### WORK TO BE COMPLETED
Each line of the records containing "camera" is to be copied out and returned.

### SUPPLIED INFORMATION
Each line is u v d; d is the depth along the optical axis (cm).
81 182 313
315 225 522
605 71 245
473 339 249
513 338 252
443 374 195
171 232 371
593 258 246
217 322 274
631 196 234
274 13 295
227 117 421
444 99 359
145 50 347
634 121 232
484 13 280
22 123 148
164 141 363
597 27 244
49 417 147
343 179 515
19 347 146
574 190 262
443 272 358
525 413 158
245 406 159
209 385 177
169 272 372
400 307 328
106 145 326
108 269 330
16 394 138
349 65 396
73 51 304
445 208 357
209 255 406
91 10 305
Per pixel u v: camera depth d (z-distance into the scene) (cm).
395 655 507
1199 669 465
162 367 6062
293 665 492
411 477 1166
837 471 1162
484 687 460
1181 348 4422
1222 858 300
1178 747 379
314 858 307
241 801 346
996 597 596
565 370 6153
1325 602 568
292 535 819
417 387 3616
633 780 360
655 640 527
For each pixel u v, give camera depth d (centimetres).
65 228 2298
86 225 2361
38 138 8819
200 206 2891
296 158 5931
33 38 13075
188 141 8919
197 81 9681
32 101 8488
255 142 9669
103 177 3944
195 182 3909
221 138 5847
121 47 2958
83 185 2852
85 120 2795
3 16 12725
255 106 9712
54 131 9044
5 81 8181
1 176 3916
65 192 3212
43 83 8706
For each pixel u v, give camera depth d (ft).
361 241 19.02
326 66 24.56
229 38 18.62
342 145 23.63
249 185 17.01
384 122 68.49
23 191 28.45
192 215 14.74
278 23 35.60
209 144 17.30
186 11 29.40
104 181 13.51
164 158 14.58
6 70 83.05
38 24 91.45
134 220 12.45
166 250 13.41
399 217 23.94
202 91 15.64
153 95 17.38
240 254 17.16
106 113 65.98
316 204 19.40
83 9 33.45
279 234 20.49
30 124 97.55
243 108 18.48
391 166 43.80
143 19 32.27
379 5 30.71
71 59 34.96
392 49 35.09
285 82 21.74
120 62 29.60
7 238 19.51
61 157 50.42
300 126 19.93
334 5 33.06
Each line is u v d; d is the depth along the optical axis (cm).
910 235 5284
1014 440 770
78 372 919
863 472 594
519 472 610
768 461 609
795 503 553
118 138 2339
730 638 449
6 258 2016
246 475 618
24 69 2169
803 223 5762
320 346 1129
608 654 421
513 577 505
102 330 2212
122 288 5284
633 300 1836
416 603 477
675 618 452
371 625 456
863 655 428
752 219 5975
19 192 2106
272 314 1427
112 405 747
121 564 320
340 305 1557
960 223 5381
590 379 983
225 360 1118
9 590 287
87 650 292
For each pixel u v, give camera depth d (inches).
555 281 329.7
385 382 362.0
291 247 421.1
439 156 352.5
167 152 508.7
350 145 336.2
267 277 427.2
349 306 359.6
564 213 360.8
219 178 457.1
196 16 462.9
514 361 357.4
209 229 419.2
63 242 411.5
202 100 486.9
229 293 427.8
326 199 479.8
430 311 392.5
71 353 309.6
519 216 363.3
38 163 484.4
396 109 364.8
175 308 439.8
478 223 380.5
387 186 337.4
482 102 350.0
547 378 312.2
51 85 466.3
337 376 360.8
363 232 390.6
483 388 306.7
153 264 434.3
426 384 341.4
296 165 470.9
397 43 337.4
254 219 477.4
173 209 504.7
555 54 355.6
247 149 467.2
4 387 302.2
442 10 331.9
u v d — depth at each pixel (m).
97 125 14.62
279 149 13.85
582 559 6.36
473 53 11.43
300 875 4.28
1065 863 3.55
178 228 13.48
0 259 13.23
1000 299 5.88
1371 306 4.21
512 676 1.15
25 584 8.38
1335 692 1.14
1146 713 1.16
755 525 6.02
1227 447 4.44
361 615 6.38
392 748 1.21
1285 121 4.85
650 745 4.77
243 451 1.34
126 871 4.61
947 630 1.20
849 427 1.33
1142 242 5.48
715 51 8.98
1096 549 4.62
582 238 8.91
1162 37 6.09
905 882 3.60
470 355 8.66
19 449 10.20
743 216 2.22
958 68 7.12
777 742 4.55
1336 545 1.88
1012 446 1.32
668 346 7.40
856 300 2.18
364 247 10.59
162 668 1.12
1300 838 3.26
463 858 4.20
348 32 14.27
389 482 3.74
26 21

### EXERCISE RESULT
Per pixel u v: camera depth d (z-distance into the scene) (cm).
For each pixel u v, give camera depth d (centimetres).
For each pixel u v, give camera depth d (ft).
For each pixel u v, give camera depth d (inches).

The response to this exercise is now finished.